People Analytics | Namely

Getting Started with People Analytics

The field of people analytics is constantly exploding with innovation: Wegman's reinvented the annual benefits survey, Google taught us what good managers look like, and many other companies have conducted and written about their internal analytics work. But have you taken a moment to think about how you can benefit from your own people data?

After reading the barrage of exciting developments in analytics within HR, it's easy to downplay our own company’s opportunity within the space. In fact, as you read about the analytics work of others, you may find yourself assuming that companies who are "doing People Analytics" are all doing it the way we read (or think) about it through transformative project work that alters the course of the organization, or with a perfectly clean set of data. This can be one of the more misleading assumptions in the modern HR function.

In a 2018 report on talent trends by LinkedIn, 42 percent of respondents cited data quality as an ongoing obstacle to their talent data work. However, this fact doesn't stop many of these organizations from actively working to improve their data quality and driving their people analytics efforts forward, and it shouldn't stop you. The majority of unsung People Analytics work gets done with less-than-perfect data, or with very targeted data cleaning (e.g., if you’re going to analyze turnover data, you clean up that data to prepare for analysis). By ignoring these subtle but promising realities of People Analytics, you may be holding back your team's potential to dig in and answer important organizational questions.

Adopting an internal strategy for People Analytics marks a key milestone in the evolution of HR. Bersin by Deloitte recently found that 56 percent of HR functions are still in a phase of reactive and operational reporting. Applying the blanket assumption that your organization is "not ready" for people analytics is an easy resignation to remaining at a lower level of HR maturity.

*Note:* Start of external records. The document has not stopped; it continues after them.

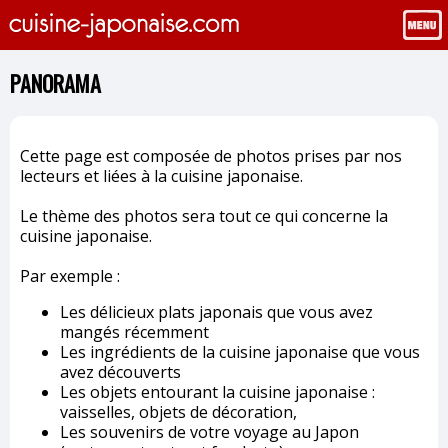
PANORAMA
Cette page est composée de photos prises par nos
lecteurs et liées à la cuisine japonaise.
Le thème des photos sera tout ce qui concerne la
cuisine japonaise.
Par exemple :
Les délicieux plats japonais que vous avez
mangés récemment
Les ingrédients de la cuisine japonaise que vous
avez découverts
Les objets entourant la cuisine japonaise :
vaisselles, objets de décoration,
Les souvenirs de votre voyage au Japon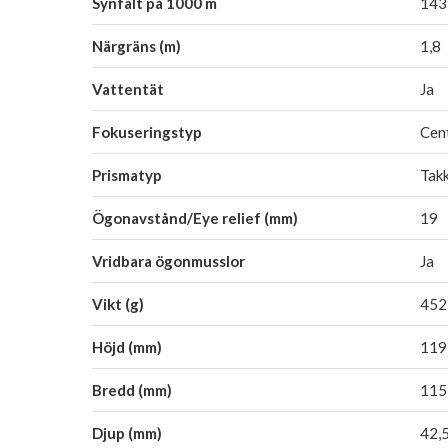
Synfält på 1000 m
143
Närgräns (m)
1,8
Vattentät
Ja
Fokuseringstyp
Cen
Prismatyp
Tak
Ögonavstånd/Eye relief (mm)
19
Vridbara ögonmusslor
Ja
Vikt (g)
452
Höjd (mm)
119
Bredd (mm)
115
Djup (mm)
42,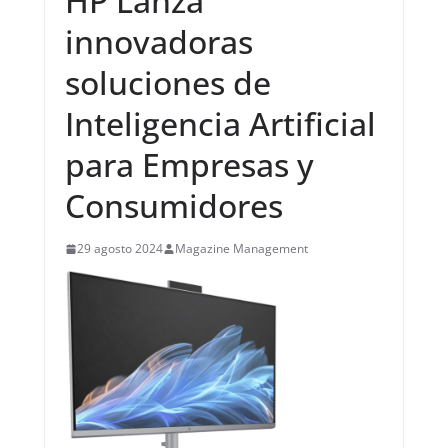
HP Lanza
innovadoras
soluciones de
Inteligencia Artificial
para Empresas y
Consumidores
29 agosto 2024
Magazine Management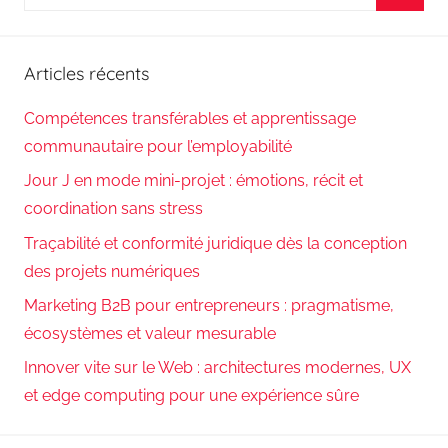
pour
Reche
:
Articles récents
Compétences transférables et apprentissage
communautaire pour l’employabilité
Jour J en mode mini-projet : émotions, récit et
coordination sans stress
Traçabilité et conformité juridique dès la conception
des projets numériques
Marketing B2B pour entrepreneurs : pragmatisme,
écosystèmes et valeur mesurable
Innover vite sur le Web : architectures modernes, UX
et edge computing pour une expérience sûre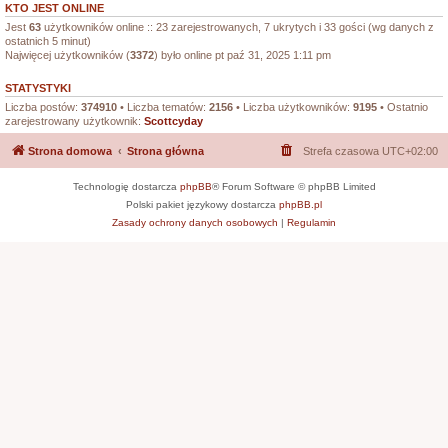
KTO JEST ONLINE
Jest
63
użytkowników online :: 23 zarejestrowanych, 7 ukrytych i 33 gości (wg danych z
ostatnich 5 minut)
Najwięcej użytkowników (
3372
) było online pt paź 31, 2025 1:11 pm
STATYSTYKI
Liczba postów:
374910
• Liczba tematów:
2156
• Liczba użytkowników:
9195
• Ostatnio
zarejestrowany użytkownik:
Scottcyday
Strona domowa
Strona główna
Strefa czasowa
UTC+02:00
Technologię dostarcza
phpBB
® Forum Software © phpBB Limited
Polski pakiet językowy dostarcza
phpBB.pl
Zasady ochrony danych osobowych
|
Regulamin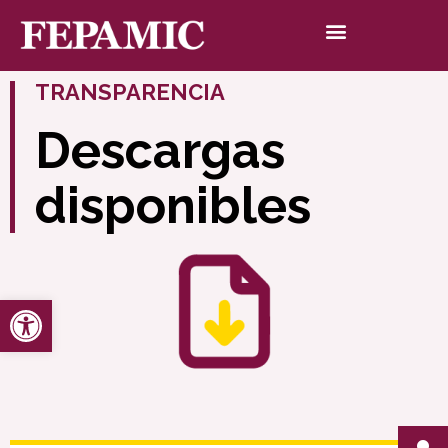
TRANSPARENCIA
Descargas
disponibles
Abrir barra de herramientas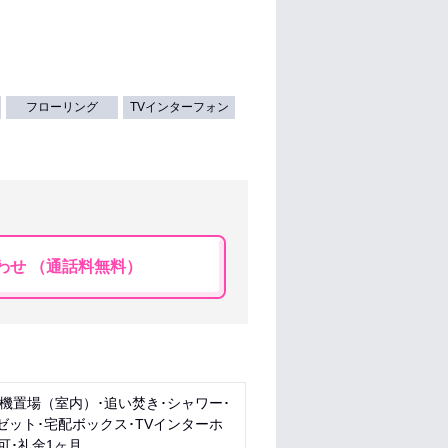
フローリング
TVインターフォン
わせ （通話料無料）
濯機置場（室内）･追い焚き･シャワー･
ゼット･宅配ボックス･TVインターホ
可･礼金1ヶ月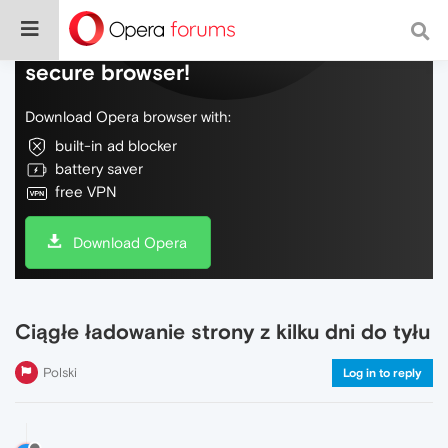
Do more on the web, with a fast and
secure browser!
Download Opera browser with:
built-in ad blocker
battery saver
free VPN
Download Opera
Ciągłe ładowanie strony z kilku dni do tyłu
Polski
Log in to reply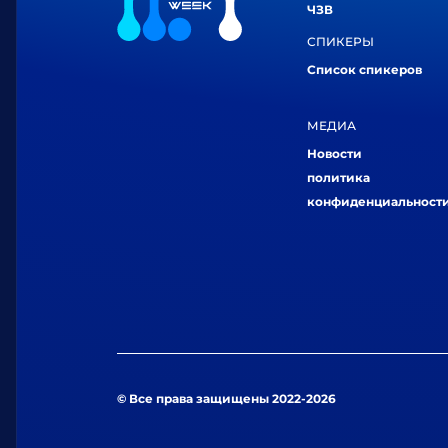
ЧЗВ
СПИКЕРЫ
Список спикеров
МЕДИА
Новости
политика
конфиденциальност
© Все права защищены 2022-2026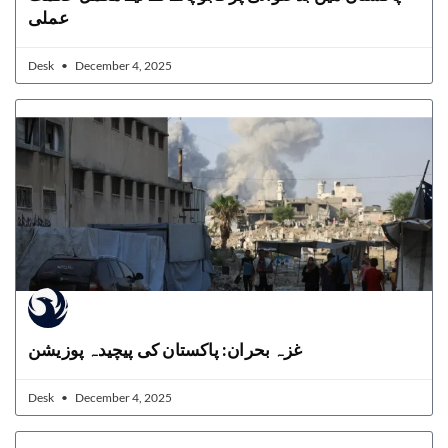
عملی
Desk
December 4, 2025
غزہ بحران: پاکستان کی پیچیدہ پوزیشن
Desk
December 4, 2025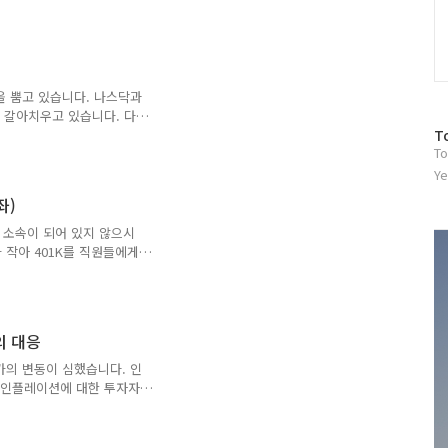
을 안하시고 꼭 개별 주식
습니다. 그래서 그래서 여
 바로 인덱스 ETF 따라하
 시세를 지표로 나타내주는 것
판가름해주는 기준점이 되어
을 뿜고 있습니다. 나스닥과
 있습니다. 1) 다우존스지수
을 갈아치우고 있습니다. 다
을 대..
방
인플레이션과 테이퍼링의 우려
T
To
 지금 활짝 웃으시리라 생각
문
. 시장과 뉴스에서 나오는
자
Ye
일 계속되는 상승장에 저와
수
좌)
 계시겠지만 그냥 아무것도
 내가 하락장에 열심히 잘
에 따로 소속이 되어 있지 않으시
. 어찌 보면 저희는 하락장
 작아 401K를 직원들에게
니다. 그래서 IRA는 근로
입니다. 또한 401K를 적
 직장에서 제공해주는 401K
있습니다. 또한 401K와
의 대응
그 전에 찾게 되면 10%의
iondal과 Roth로 나눌 수
가의 변동이 심했습니다. 인
 인플레이션에 대한 투자자
 합니다. 인플레이션
게 설명한다면 물가가 오르는 것
. 문제는 물가가 오른 만큼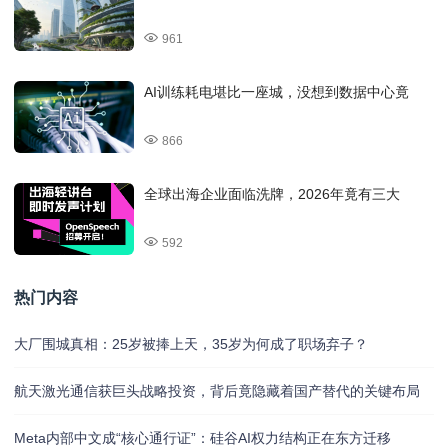
961
AI训练耗电堪比一座城，没想到数据中心竟
866
全球出海企业面临洗牌，2026年竟有三大
592
热门内容
大厂围城真相：25岁被捧上天，35岁为何成了职场弃子？
航天激光通信获巨头战略投资，背后竟隐藏着国产替代的关键布局
Meta内部中文成“核心通行证”：硅谷AI权力结构正在东方迁移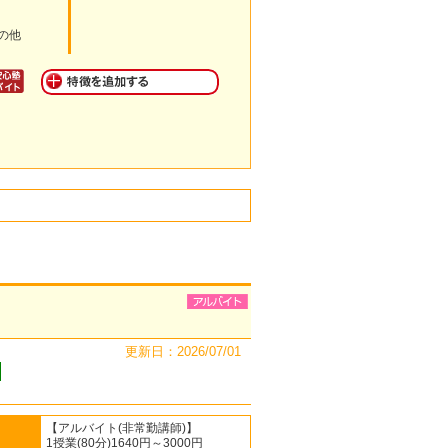
の他
更新日：2026/07/01
【アルバイト(非常勤講師)】
1授業(80分)1640円～3000円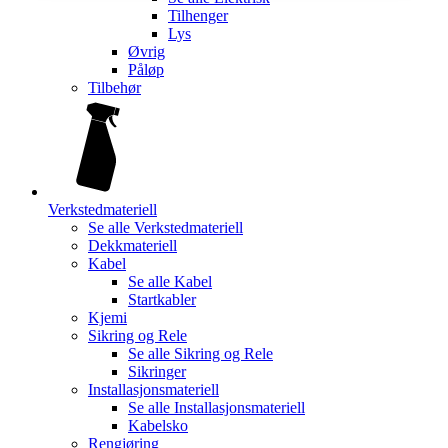
Tilhenger
Lys
Øvrig
Påløp
Tilbehør
Verkstedmateriell
Se alle
Verkstedmateriell
Dekkmateriell
Kabel
Se alle
Kabel
Startkabler
Kjemi
Sikring og Rele
Se alle
Sikring og Rele
Sikringer
Installasjonsmateriell
Se alle
Installasjonsmateriell
Kabelsko
Rengjøring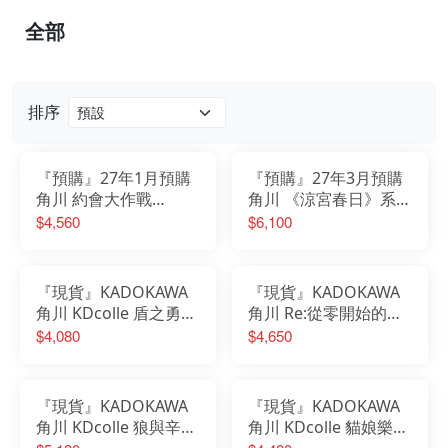
全部
排序
『預購』27年1月預購
『預購』27年3月預購
角川 約會大作戰
角川 《涼宮春日》系列
Fantasia 30週年 夜刀
×《為美好的世界獻上
$4,560
$6,100
神十香 靈裝Ver 1/7 更
祝福！》 涼宮春日 惠
新版
惠Ver. 1/7
『現貨』KADOKAWA
『現貨』KADOKAWA
角川 KDcolle 盾之勇者
角川 Re:從零開始的異
成名錄 拉芙塔莉雅 泳
世界生活 雷姆 生誕祭
$4,080
$4,650
裝Ver 1/7 PVCV完成品
生日 2021 Ver 1/7 PVC
完成品
『現貨』KADOKAWA
『現貨』KADOKAWA
角川 KDcolle 狼與辛香
角川 KDcolle 貓娘樂園
料 赫蘿 旗袍ver 1/7
香草 女僕泳裝Ver 1/7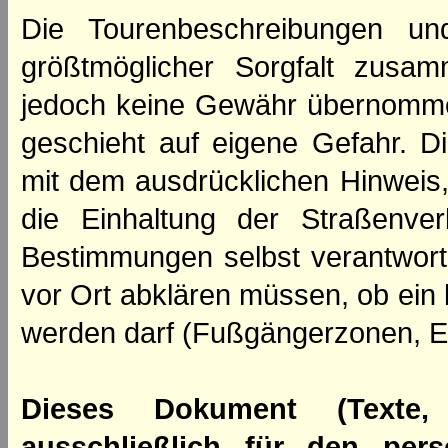
Die Tourenbeschreibungen un
größtmöglicher Sorgfalt zusamm
jedoch keine Gewähr übernomme
geschieht auf eigene Gefahr. Di
mit dem ausdrücklichen Hinweis,
die Einhaltung der Straßenve
Bestimmungen selbst verantwortl
vor Ort abklären müssen, ob ein
werden darf (Fußgängerzonen, E
Dieses Dokument (Texte,
ausschließlich für den per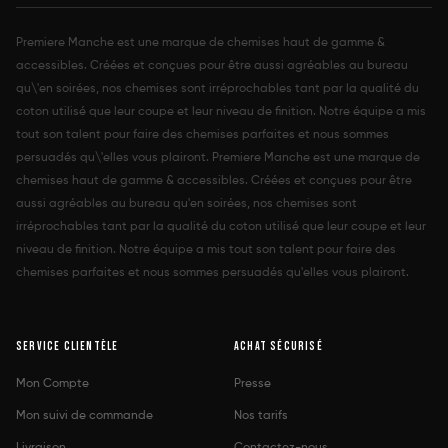
Premiere Manche est une marque de chemises haut de gamme &
accessibles. Créées et conçues pour être aussi agréables au bureau
qu\'en soirées, nos chemises sont irréprochables tant par la qualité du
coton utilisé que leur coupe et leur niveau de finition. Notre équipe a mis
tout son talent pour faire des chemises parfaites et nous sommes
persuadés qu\'elles vous plairont. Premiere Manche est une marque de
chemises haut de gamme & accessibles. Créées et conçues pour être
aussi agréables au bureau qu'en soirées, nos chemises sont
irréprochables tant par la qualité du coton utilisé que leur coupe et leur
niveau de finition. Notre équipe a mis tout son talent pour faire des
chemises parfaites et nous sommes persuadés qu'elles vous plairont.
SERVICE CLIENTÈLE
ACHAT SÉCURISÉ
Mon Compte
Presse
Mon suivi de commande
Nos tarifs
Livraison
Contactez-nous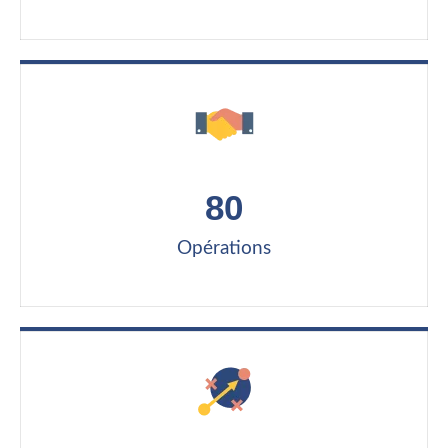
80
Opérations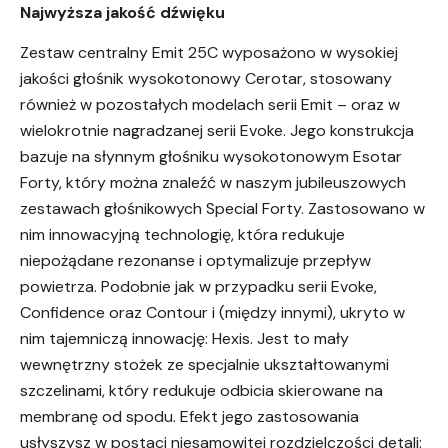
Najwyższa jakość dźwięku
Zestaw centralny Emit 25C wyposażono w wysokiej
jakości głośnik wysokotonowy Cerotar, stosowany
również w pozostałych modelach serii Emit – oraz w
wielokrotnie nagradzanej serii Evoke. Jego konstrukcja
bazuje na słynnym głośniku wysokotonowym Esotar
Forty, który można znaleźć w naszym jubileuszowych
zestawach głośnikowych Special Forty. Zastosowano w
nim innowacyjną technologię, która redukuje
niepożądane rezonanse i optymalizuje przepływ
powietrza. Podobnie jak w przypadku serii Evoke,
Confidence oraz Contour i (między innymi), ukryto w
nim tajemniczą innowację: Hexis. Jest to mały
wewnętrzny stożek ze specjalnie ukształtowanymi
szczelinami, który redukuje odbicia skierowane na
membranę od spodu. Efekt jego zastosowania
usłyszysz w postaci niesamowitej rozdzielczości detali: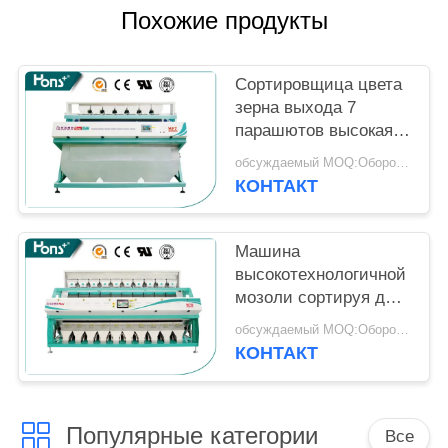
Похожие продукты
Сортировщица цвета
зерна выхода 7
парашютов высокая,
машина цвета
обсуждаемый MOQ:Оборотный
сортируя для маиса
КОНТАКТ
Машина
высокотехнологичной
мозоли сортируя для
сортировщицы цвета
обсуждаемый MOQ:Оборотный
фасолей зерна
КОНТАКТ
пшеницы
Популярные категории
Все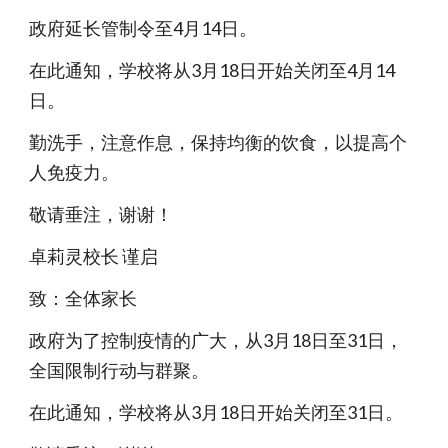
政府延长管制令至4月14日。
在此通知，学校将从3月18日开始关闭至4月14
日。
勤洗手，注意作息，保持均衡的饮食，以提高个
人免疫力。
敬请垂注，谢谢！
卓莉灵校长 谨启
致：全体家长
政府为了控制疫情的广大，从3月18日至31日，
全国限制行动与群聚。
在此通知，学校将从3月18日开始关闭至31日。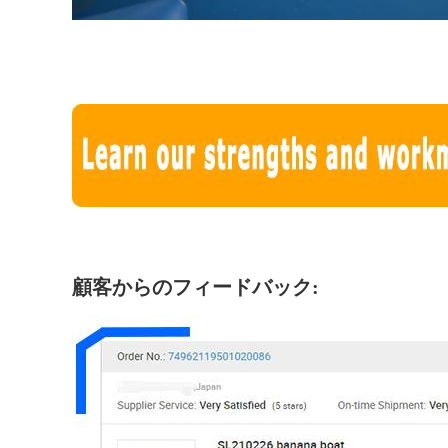
顧客からのフィードバック:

Learning what you can do well today and what you can't yet tackle is the first step to embracing a new data-focused direction for your HR team. Feel like this is easier said than done? Start with the following three tips.

1. Understand Your Data

Just because many organizations work around imperfect data doesn't mean we should aspire to do so. Get to know your data well, teach others what they can to improve quality, and map data availability versus readiness. Familiarize yourself with the limitations of your data, and take on projects that are not heavily affected by those limitations.

2. Start Simple 

Take a look at these three quick metrics to help you get started. Each has been incorporated into Namely's own People Analytics strategy without the use of any special software. All three metrics use data that can be collected/calculated using any standard HRIS and/or free survey tools.

3. Answer Questions That Matter

You're more likely to garner support and resources for your People data work if you tackle problems that matter to your internal stakeholders (e.g., pay equity, attrition driver analysis, etc.). Talk to your stakeholders and find out what they care about, define a specific research question, then take the leap.

Keeping up with the goings on of People Analytics is fantastic for knowledge sharing and professional growth, but don't paint other organizations with a broad brush of analytics potential and exclude your own from the bunch. It’s not always as complicated as you might think, and the resulting insights you can glean from HR analytics software can have a huge impact on your organization.